La bibliothèque Rothschild au département des Manuscrits de la BnF
Riche de 9149 ouvrages précieux – dont des manuscrits - , la bibliothèque de James et Henri de Rothschild demeure une collection emblématique des pratiques bibliophiliques du dernier tiers du XIXe siècle et de la première moitié du XXe siècle. James de Rothschild (1844-1881) aurait commencé dès son adolescence à fréquenter les librairies d’ancien. Dès 1863 il apparut sur le marché des enchères. Et très tôt se manifestèrent ses caractéristiques : un goût prononcé pour les éditions anciennes des XVe et XVIe siècles, ainsi que pour les éditions du théâtre classique ; la décision de n’acquérir que des exemplaires de choix. Le don d’une cinquantaine d’ouvrages par son grand-père maternel le baron James (fondateur de la branche française des Rothschild) – ouvrages reçus lors de la mort de celui-ci en 1868– enrichit sa bibliothèque dans la proportion d’un tiers environ et surtout la dota de quelques-uns de ses joyaux : livres d’heures imprimés du XVe siècle ou du tout début du XVIe, livres illustrés du XVIIIe, enfin le recueil de près de 500 pièces de dessins de costumes et de décors de théâtre provenant des archives de Papillon de La Ferté, sans compter les dessins originaux de Boucher pour les œuvres de Molière.
Même si James ne semble pas s’être enthousiasmé pour les livres à gravures, l’héritage de son grand-père donna un nouvel élan à sa passion bibliophilique. James agrandit son réseau de libraires, continua à suivre les ventes publiques et sollicita directement certains confrères pour s’assurer la possession de pièces importantes. La guerre de 1870, divers événements intervenus dans sa vie, ralentirent son activité pendant quelques années : elle reprit de plus belle à partir de 1873. Fidèle aux choix de ses débuts, James poursuivit sa quête de pièces des XVe et XVIe siècles (un domaine qui représentait facilement la moitié de ses acquisitions annuelles), particulièrement de rarissimes plaquettes, parfois anonymes, poétiques ou non, témoins éphémères d’événements solennels ou anecdotiques. De tels documents n’avaient pas seulement un intérêt bibliophilique à ses yeux : ils servaient aussi la recherche. James lui-même, grâce à sa collection et au savoir acquis, collaborait en effet au Recueil de poésies françoises initié par Montaiglon.
L’érudition le guidait également dans la réunion d’ouvrages du XVIIe s. : par exemple, pour chaque auteur dramatique auquel il s’intéressait, il réunissait un exemplaire de chacune des éditions de ses textes, un exemplaire des différentes œuvres complètes, enfin les textes de l’époque réagissant aux œuvres.

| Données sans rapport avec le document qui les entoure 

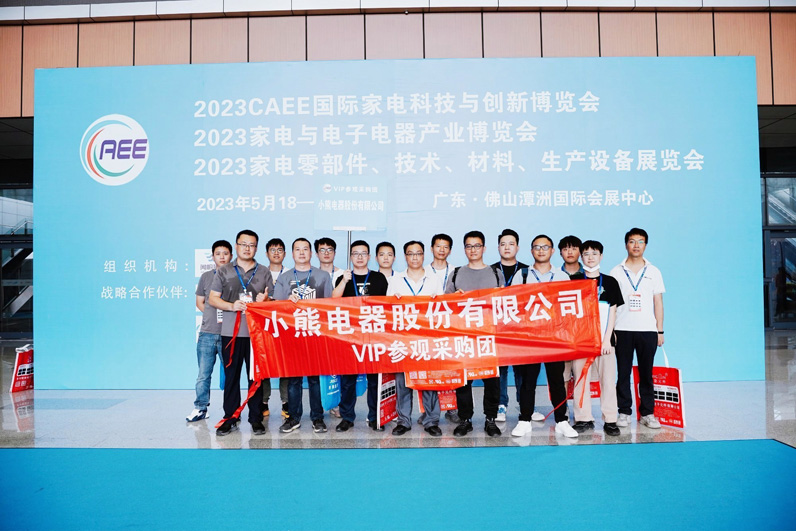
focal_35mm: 28
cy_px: 266
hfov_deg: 65.5
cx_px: 398
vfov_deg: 46.4
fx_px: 619
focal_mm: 28
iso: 320
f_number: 4.5
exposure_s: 1/200
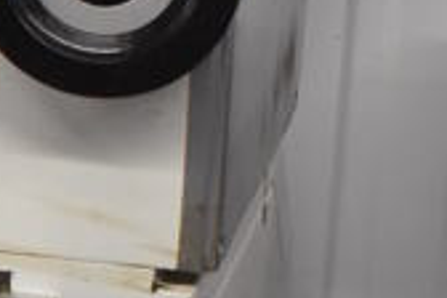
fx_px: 2529
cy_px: 539
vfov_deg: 6.6
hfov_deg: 9.6
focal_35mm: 204
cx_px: -338
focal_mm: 25
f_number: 4
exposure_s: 1/125
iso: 1800
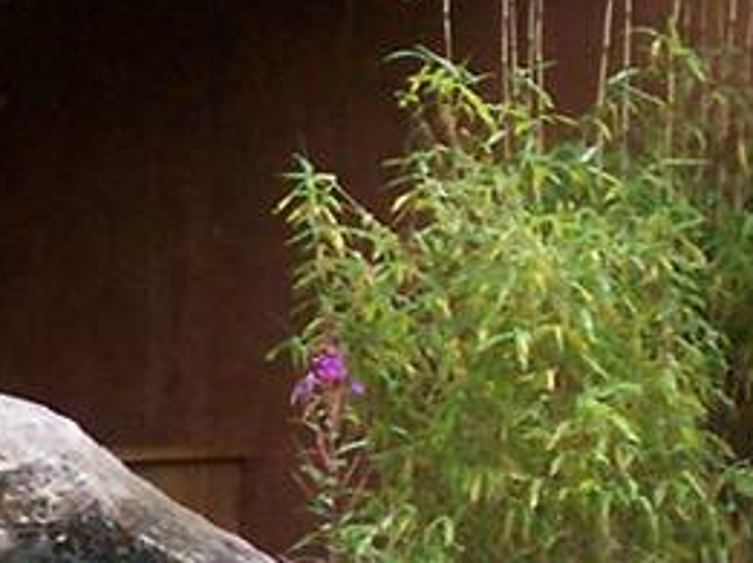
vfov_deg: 6.6
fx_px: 4801
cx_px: -248
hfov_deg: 8.8
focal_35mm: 221
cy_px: 1005
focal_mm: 5.9
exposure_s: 1/332
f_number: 4.5
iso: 100
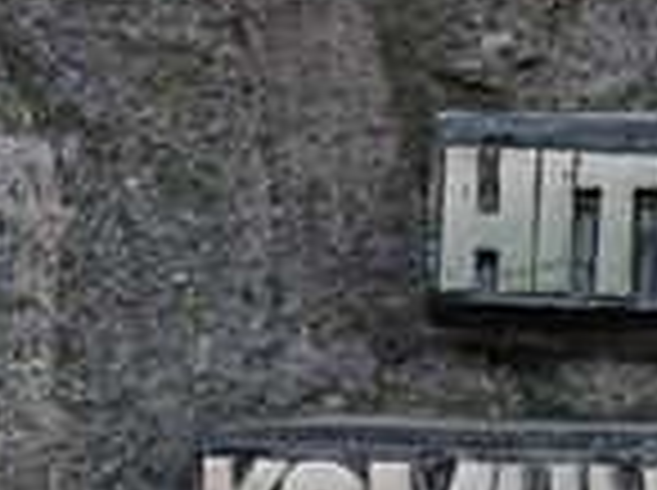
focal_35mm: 294
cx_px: 1566
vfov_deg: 5.0
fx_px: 5567
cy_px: 555
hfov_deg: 6.4
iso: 1600
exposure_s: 1/200
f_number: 7.1
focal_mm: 35
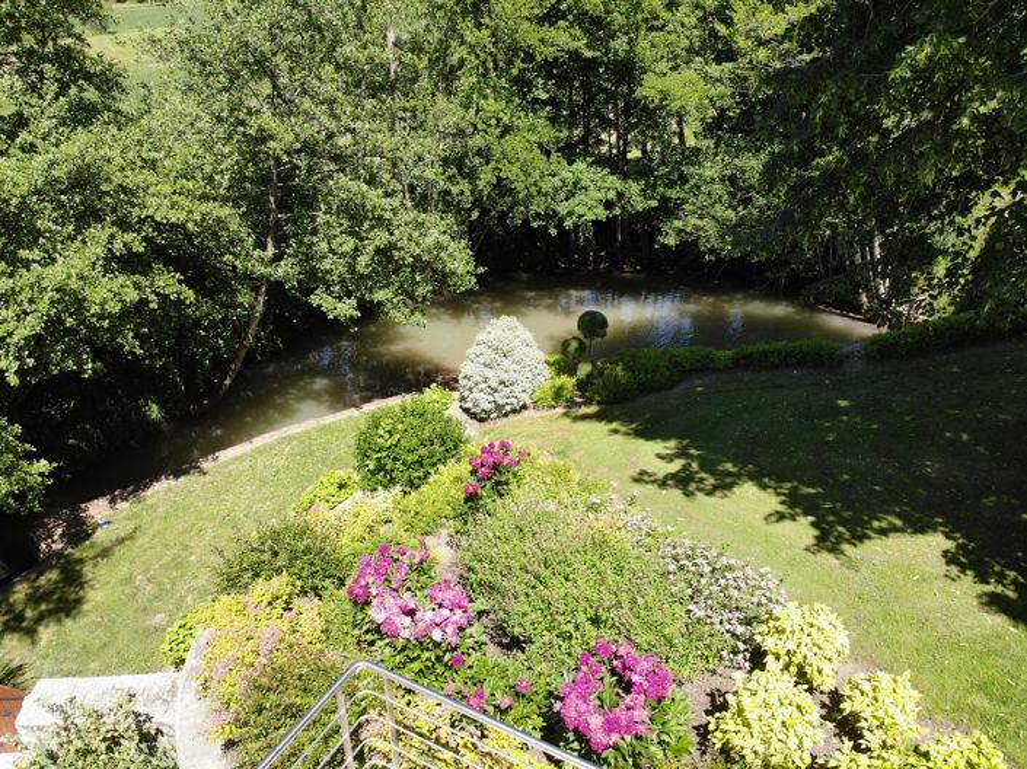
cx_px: 514
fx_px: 712
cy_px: 384
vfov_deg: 56.8
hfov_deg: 71.6
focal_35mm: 24
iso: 102
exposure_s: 1/462
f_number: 2.8
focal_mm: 4.5
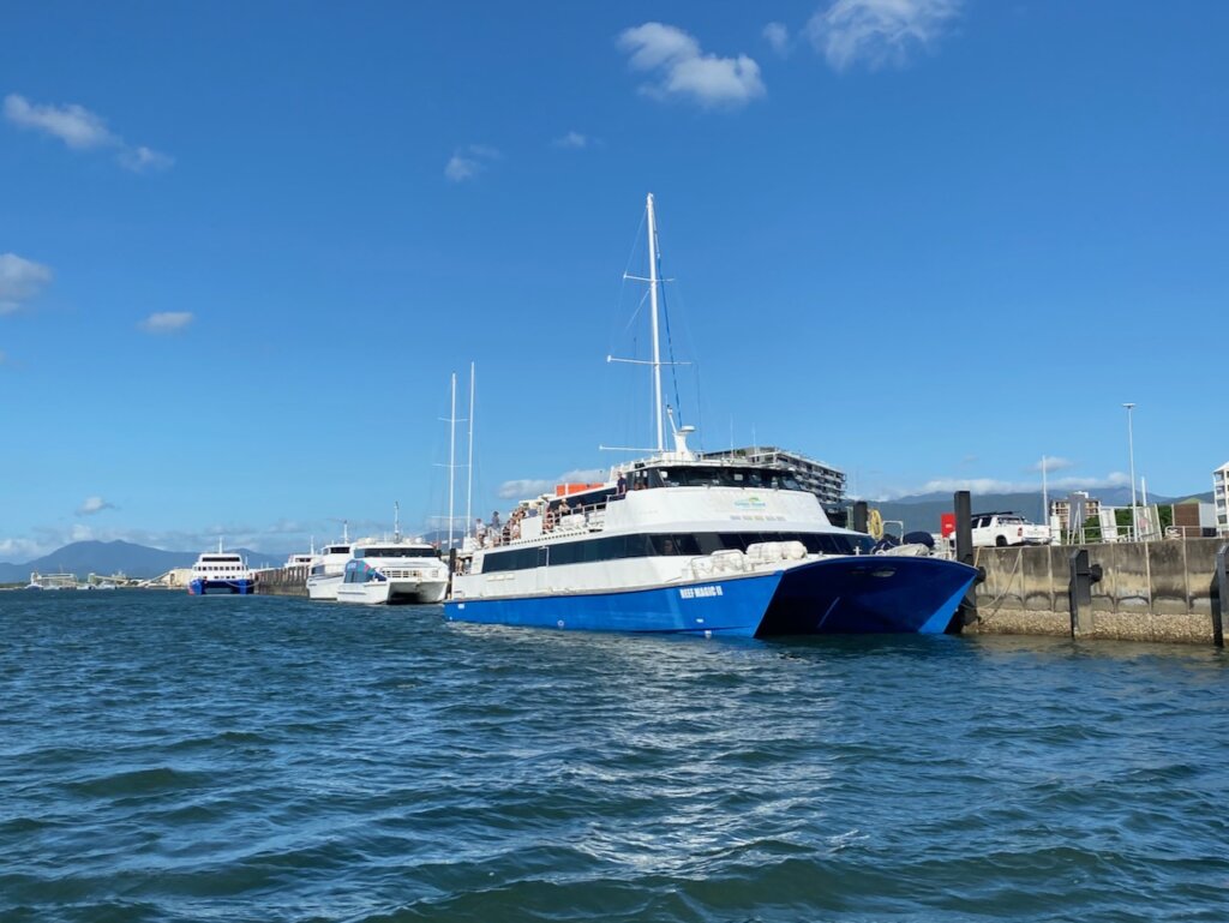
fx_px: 924
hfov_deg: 67.3
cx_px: 614
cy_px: 462
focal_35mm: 26
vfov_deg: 53.1
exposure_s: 1/5236
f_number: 1.8
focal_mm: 4.25
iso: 32
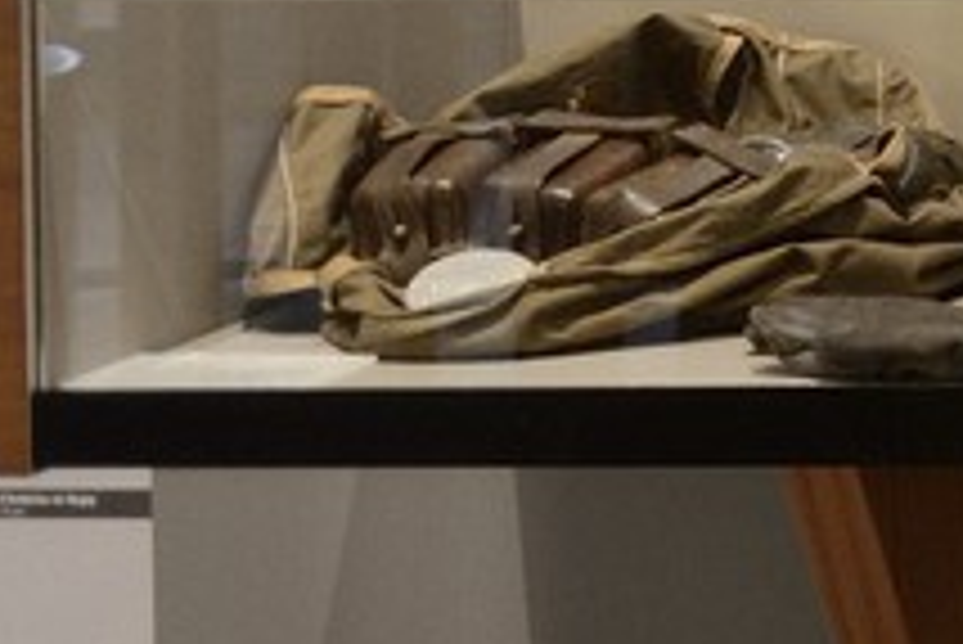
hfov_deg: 7.7
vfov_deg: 6.3
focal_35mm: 209
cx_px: 3402
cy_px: -838
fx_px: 5594
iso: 800
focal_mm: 28
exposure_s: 1/30
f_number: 2.8
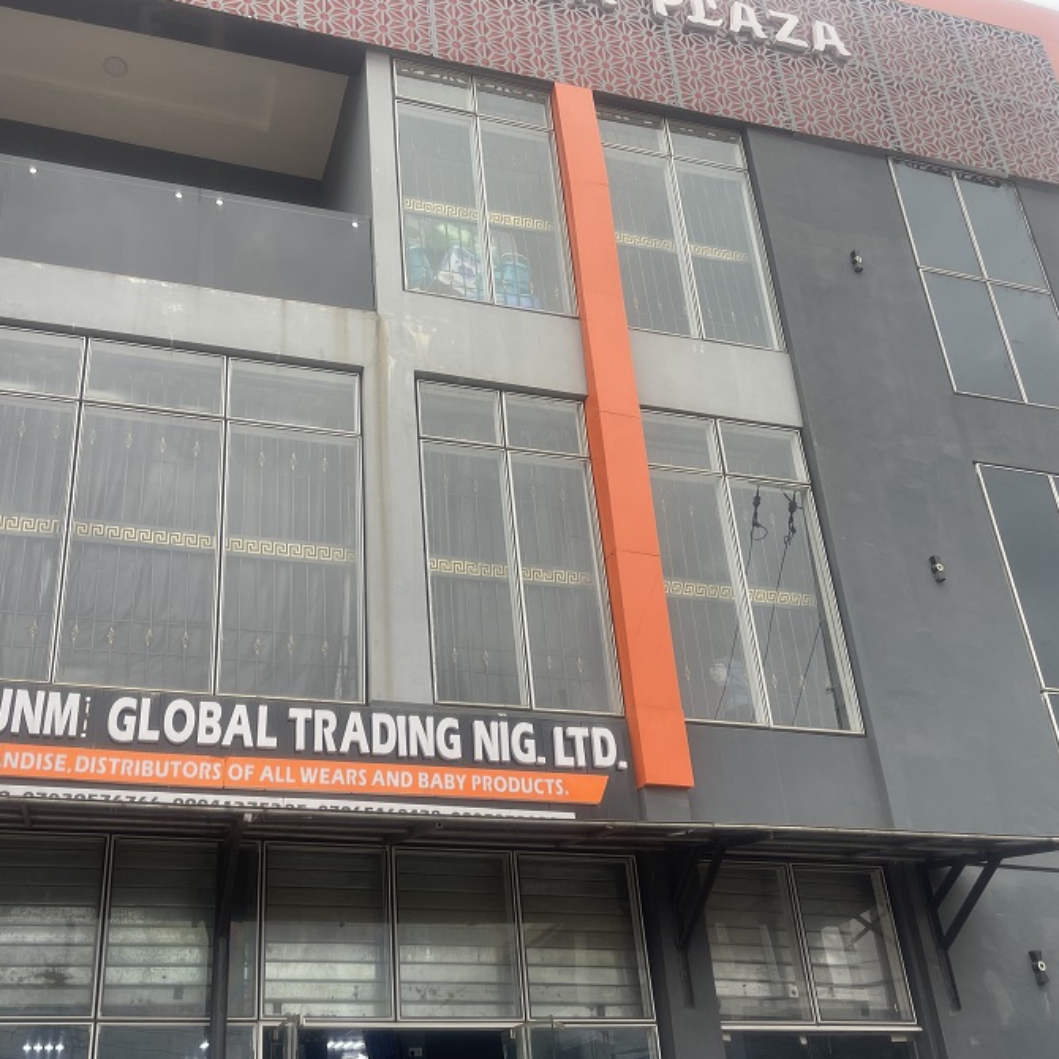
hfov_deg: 49.2
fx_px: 1142
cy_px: 588
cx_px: 387
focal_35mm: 33
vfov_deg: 49.6
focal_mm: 5.1
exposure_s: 1/468
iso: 32
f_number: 1.6
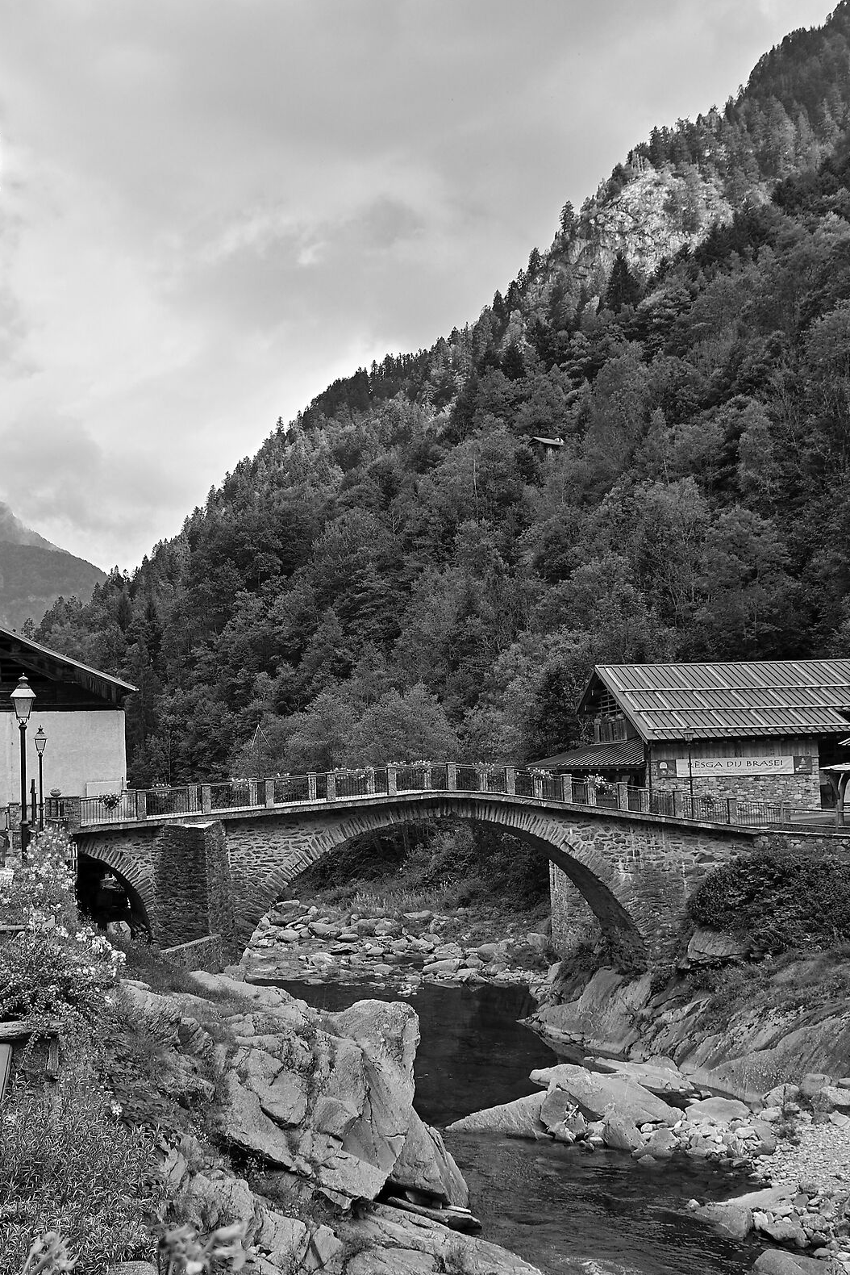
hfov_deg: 32.3
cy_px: 640
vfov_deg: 47.4
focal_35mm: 41
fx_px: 1451
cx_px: 273
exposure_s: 1/100
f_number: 10
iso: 100
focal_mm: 18
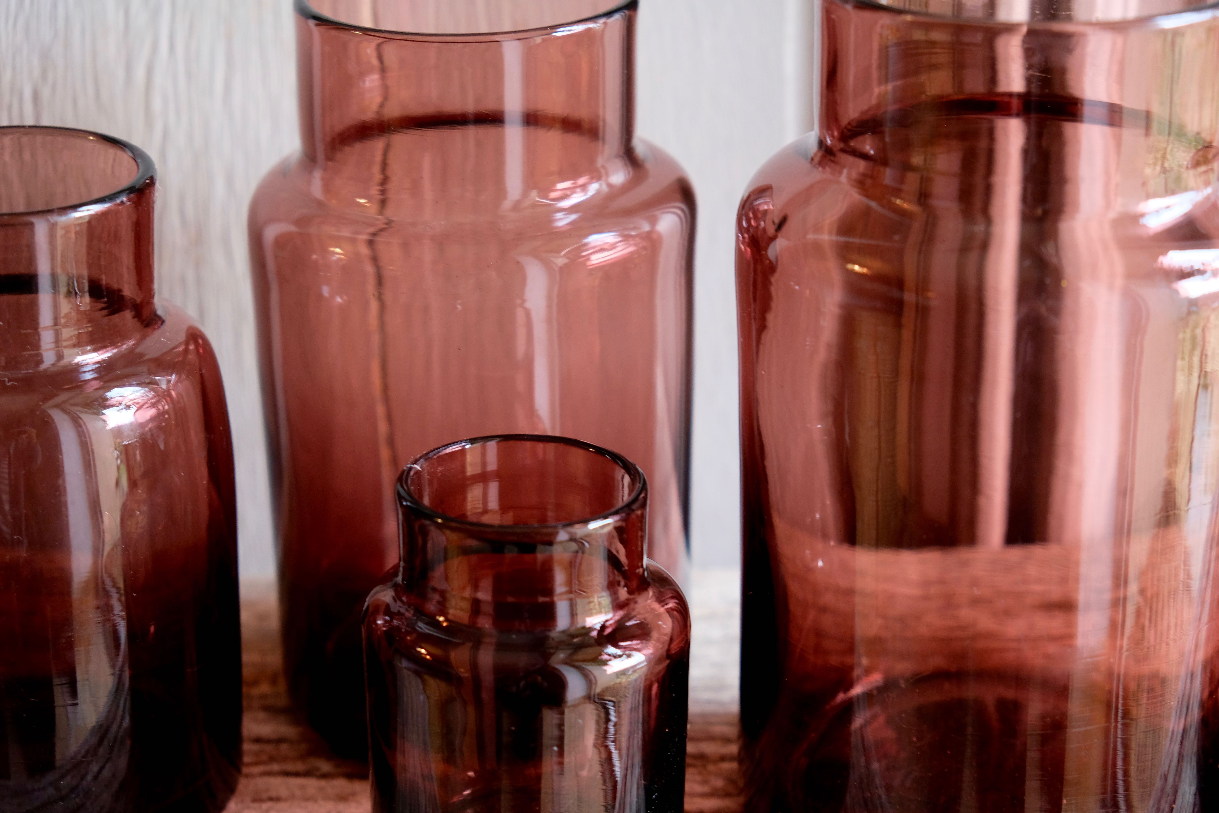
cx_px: 610
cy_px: 406
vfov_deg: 16.5
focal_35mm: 83
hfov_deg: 24.5
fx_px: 2810
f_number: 4
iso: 800
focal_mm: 55
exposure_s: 1/60
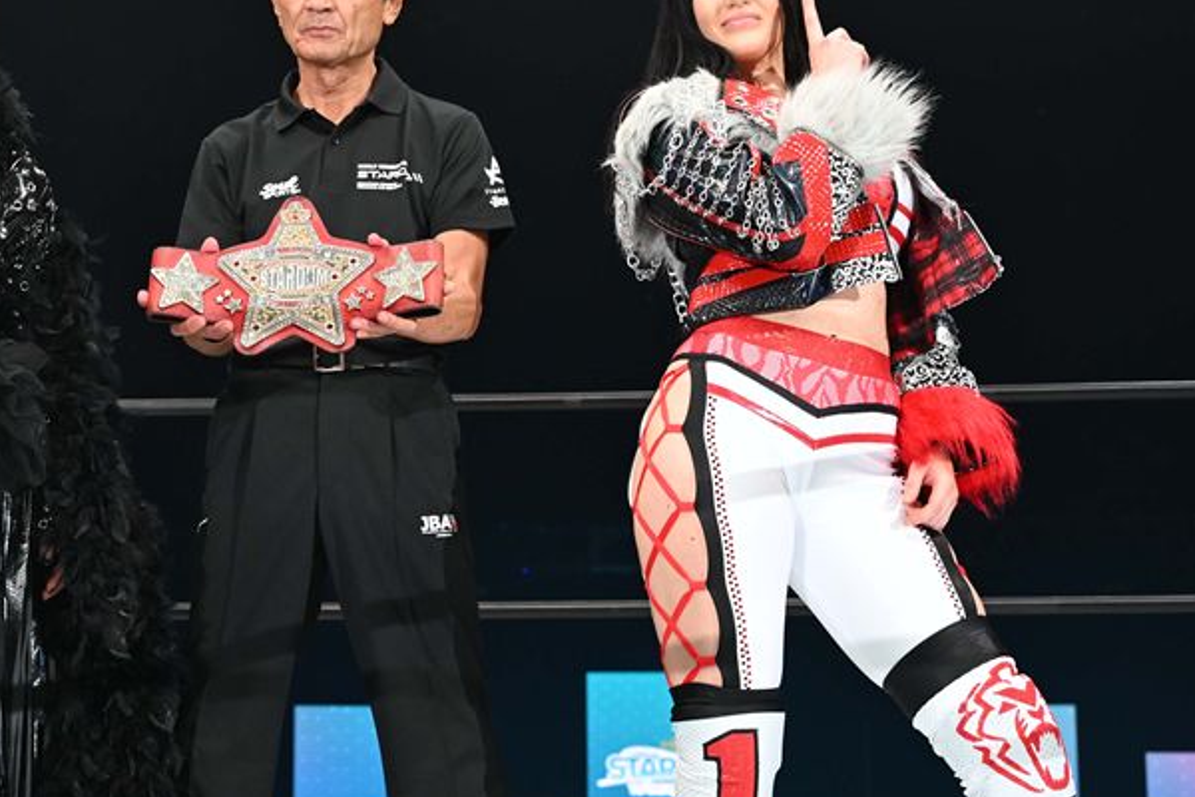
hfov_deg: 27.1
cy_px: 504
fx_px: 2456
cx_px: 349
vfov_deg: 18.4
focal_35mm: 74
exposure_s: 1/640
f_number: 4
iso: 1250
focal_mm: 37
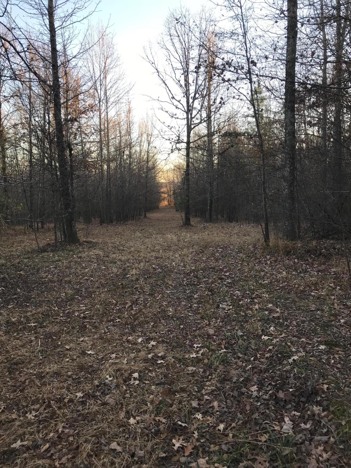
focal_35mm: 28
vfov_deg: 63.4
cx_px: 176
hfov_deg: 49.7
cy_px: 234
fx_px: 379
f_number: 1.8
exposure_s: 1/213
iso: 20
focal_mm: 3.99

De même, il entreprit, pour les sauver et les étudier, de copier et d’acheter les notes manuscrites et imprimées de Loret et de ses successeurs. Cela n’empêchait pas James de rechercher aussi des ouvrages tenant leur valeur d’une illustre provenance ou d’une riche reliure (les livres de comte d’Hoym réunissaient ces deux conditions). Quand des ouvrages lui parvenaient dépourvus de reliure, James les confiait aux mains expertes de Trautz-Bauzonnet dont il appréciait particulièrement les méthodes et le talent (au point de racheter son atelier au décès du relieur – atelier dont les fers à dorer furent ensuite offerts par Henri de Rothschild à la BnF). A sa mort en 1881, James de Rothschild laissait une collection riche de 2423 pièces. Sa veuve, puis surtout son fils Henri continuèrent à l’enrichir, en suivant les mêmes directions qui avaient présidé à sa constitution et en mettant l’accent sur les manuscrits médiévaux. Ils l’augmentèrent de 6726 pièces, portant l’ensemble à 9149 pièces. Henri, à sa mort en 1947, légua la bibliothèque au département des Manuscrits.
La collection est décrite pour une part dans le catalogue Picot (5 volumes qui reprennent l’intégralité des acquisitions de James et une part de celles de sa veuve et de Henri), pour une autre part dans le catalogue général sous la cote supplément Rothschild. Elle est consultable, sur autorisation du directeur du département des Manuscrits, à la table de la réserve de la salle de lecture du département.